Publication details

Insights into Species Delimitation of Selected Species in the Flowering Plant Genus Medicago section Buceras (Leguminosae)



Year of publication 2022
Type Article in Periodical
MU Faculty or unit

Central European Institute of Technology

Keywords Chromosome number; descending dysploidy; genome size; Papilionoideae; phylogenetic relationships; whole-genome duplication
Description The genus Medicago (Leguminosae, Papilionoideae) contains about 90 species including the important forage crop alfalfa Medicago sativa and the genomic model Medicago truncatula.
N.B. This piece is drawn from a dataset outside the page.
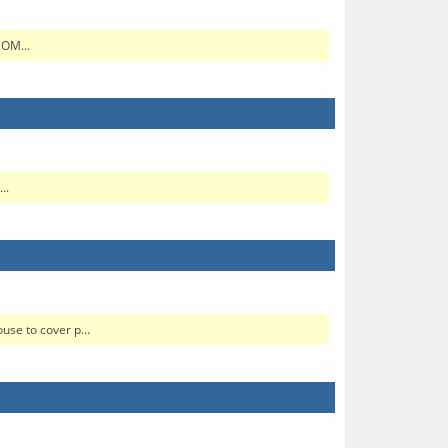
SOM...
..
se to cover p...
Despite intensive research on the genus because of its agricultural importance, there is a relative lack of information about chromosome number and genome size in some Medicago species, especially those from Medicago section Buceras that were formerly placed in the sister genus Trigonella, and are paraphyletic to the remainder of the genus Medicago. Past studies revealed that previous species delimitations did not conform well with complex patterns of morphological or genetic variation. Some published chromosome numbers, e.g. 2n = 28 and 2n = 44, differ from those of the rest of the genus, which are mostly 2n = 16 or polyploids thereof, although some cases of aneuploid reduction or dysploidy (e.g. 2n = 14) do exist. Here we estimated phylogenetic relationships of 42 accessions corresponding to 14 currently recognized Medicago species that are paraphyletic to the remainder of Medicago with a focus on Medicago monantha; for a number of those accessions we obtained estimates of genome size (39) and chromosome number (14). We can confirm the delimitation of two species within M. section Buceras and our data suggest that there are at least two entities with distinct geographic distributions within the currently recognized species M. monantha, which differ in chromosome number and genome size. Our data also suggest that polyploidy and post-polyploid descending dysploidy played a significant role in genome evolution within M. section Buceras. Our data provide a strong foundation for whole-genome sequencing projects and further in-depth research of these paraphyletic lineages.